Denn die Logik, die hier hinter der Forderung nach einer allgemeinen Impfplicht steht, die sich hauptsächlich oder einzig auf den Selbstschutz und damit die Erhaltung des Gesundheitssystems beruft (also Verhalten wie eine Ablehnung der Impfung zu verbieten, dass das Risiko einer Krankenhauseinweisung mit sich bringt), ist in hohem Maße kritisch zu sehen.
- Mit derselben Logik müsste man Alkohl verbieten (Alkoholmissbrauch hat zu 292.601 Krankenhauseinweisung im Jahr 2019 geführt).
- Mit derselben Logik müsste man das Rauchen verbieten (im Jahr 2019 landeten rund 458.000 Menschen wegen Nikotin im Krankenhaus)
- Mit derselben Logik müsste man fettreiches Essen verbieten (McDonald, KFC, Burger King und ähnliche Fastfood-Restaurants schliessen)
- Mit derselben Logik müsste man gefährliche Sportarten wie Skifahren und Bergsteigen verbieten.

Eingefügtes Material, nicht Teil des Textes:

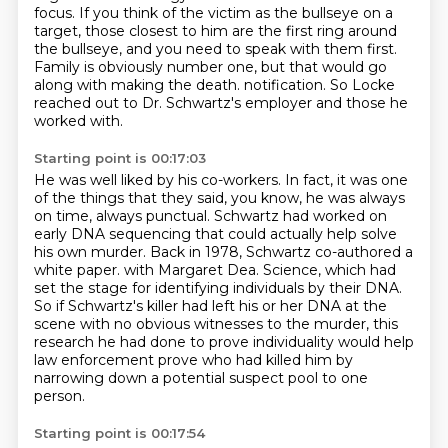
focus.
If you think of the victim as the bullseye on a
target,
those closest to him are the first ring around
the bullseye,
and you need to speak with them first.
Family is obviously number one,
but that would go
along with making the death.
notification. So Locke
reached out to Dr. Schwartz's employer and those he
worked with.
Starting point is 00:17:03
He was well liked by his co-workers. In fact, it was one
of the things that they said, you know,
he was always
on time, always punctual. Schwartz had worked on
early DNA sequencing that could
actually help solve
his own murder. Back in 1978, Schwartz co-authored a
white paper.
with Margaret Dea.
Science, which had
set the stage for identifying individuals by their DNA.
So if Schwartz's killer had left his or her DNA at the
scene with no obvious witnesses to the murder,
this
research he had done to prove individuality would help
law enforcement prove who had killed him
by
narrowing down a potential suspect pool to one
person.
Starting point is 00:17:54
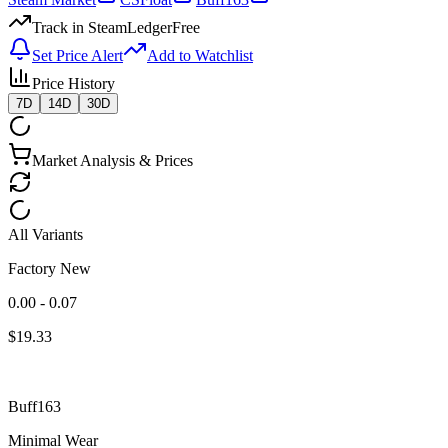
Track in SteamLedger
Free
Set Price Alert
Add to Watchlist
Price History
7D
14D
30D
Market Analysis & Prices
All Variants
Factory New
0.00 - 0.07
$
19.33
Buff163
Minimal Wear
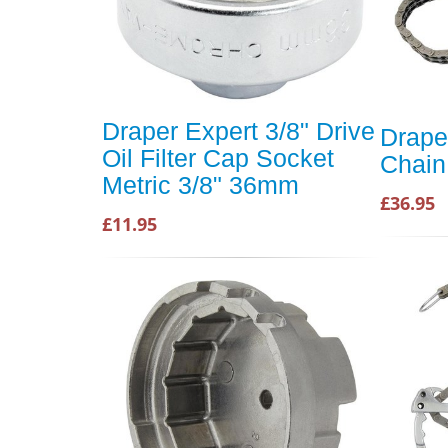
Draper Expert 3/8" Drive
Draper
Oil Filter Cap Socket
Chain
Metric 3/8" 36mm
£36.95
£11.95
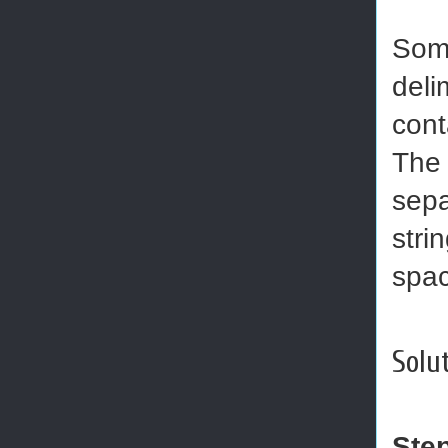
Some
deli
cont
The 
sepa
stri
spac
Solut
Ste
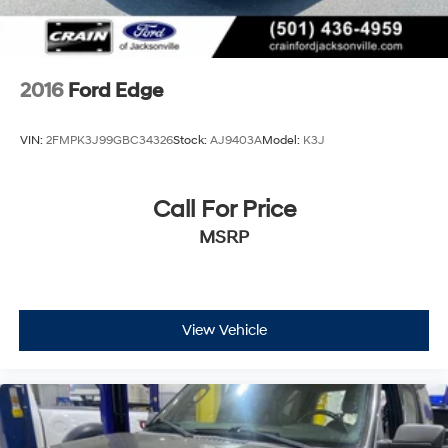
2016
Ford Edge
VIN:
2FMPK3J99GBC34326
Stock:
AJ9403A
Model:
K3J
Call For Price
MSRP
View Vehicle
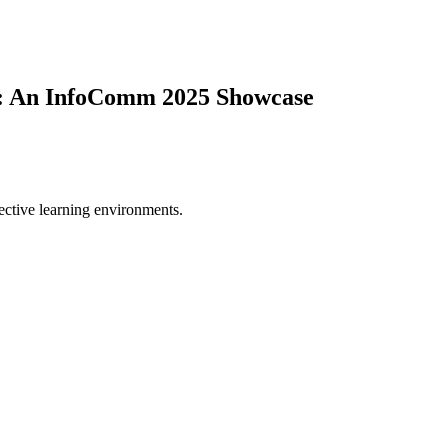
e: An InfoComm 2025 Showcase
fective learning environments.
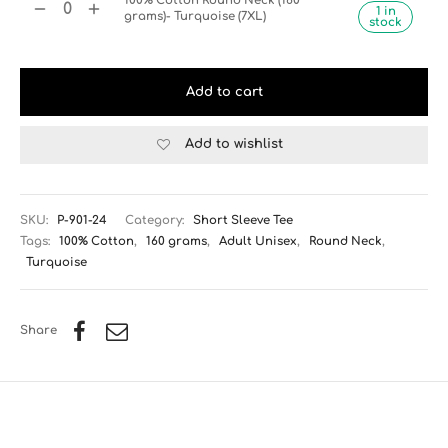
100% Cotton Round Neck (160
1 in
grams)- Turquoise (7XL)
stock
Add to cart
Add to wishlist
SKU:
P-901-24
Category:
Short Sleeve Tee
Tags:
100% Cotton
,
160 grams
,
Adult Unisex
,
Round Neck
,
Turquoise
Share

- Mit derselben Logik müsste man Berufe verbieten, die bekannterweise eine hohe Quote von Herzerkrankungen durch übermäßigen Stress mit sich bringen.
Die Liste der Konsequenzen eines Denkens, das den Selbstschutz zur Pflicht machen möchte, um das Gesundheitssystem zu schützen, ließe sich sehr lange fortsetzen.
Natürlich führen die genannten Gründe für Krankenhausaufenthalte jedes Jahr zu teilweise deutlich mehr Krankenhauseinweisungen als Erkrankungen an Sars-Cov-2. Will man also grundsätzlich das Gesundheitssystem vor allen Patienten schützen, deren Einlieferung bei einer anderen Lebensweise hätte verhindert werden können, stellt sich in der Konsequenz die Frage nach oben genannten Verboten zwangsläufig.
Deshalb: Wollen wir wirklich in einer solchen Welt leben, in der nicht die Frage gestellt wird, wie wir das Gesundheitssystem durch entsprechende Arbeitsbedingungen und Etats schützen können, sondern in dem aus einer möglichen Überlastung eines auf Effizienz getrimmten Gesundheitssystems der Selbstschutz verpflichtend und in alle Bereiche des öffentlichen und privaten Lebens hineingetragen wird und zu Verboten auch im privaten Leben führt?
Wollen wir in dieser Welt leben?
Warum nimmt die Politik sich nicht vielmehr mit derselben Verve und Überparteilichkeit wie bei der allgemeinen Impfpflicht der lebenswichtigen Aufgabe an, ein Gesundheitssystem für alle zu erarbeiten? Ein Gesundheitssystem, das nicht nach neoliberalen Dogmen konzipiert ist und bei einem unerwarteten Ereignis in die Knie zu gehen droht?
Das wäre wirkliche Solidarität. Frei nach dem Slogan "Ein stabiles Gesundheitssystem hilft. Auch allen, die du liebst."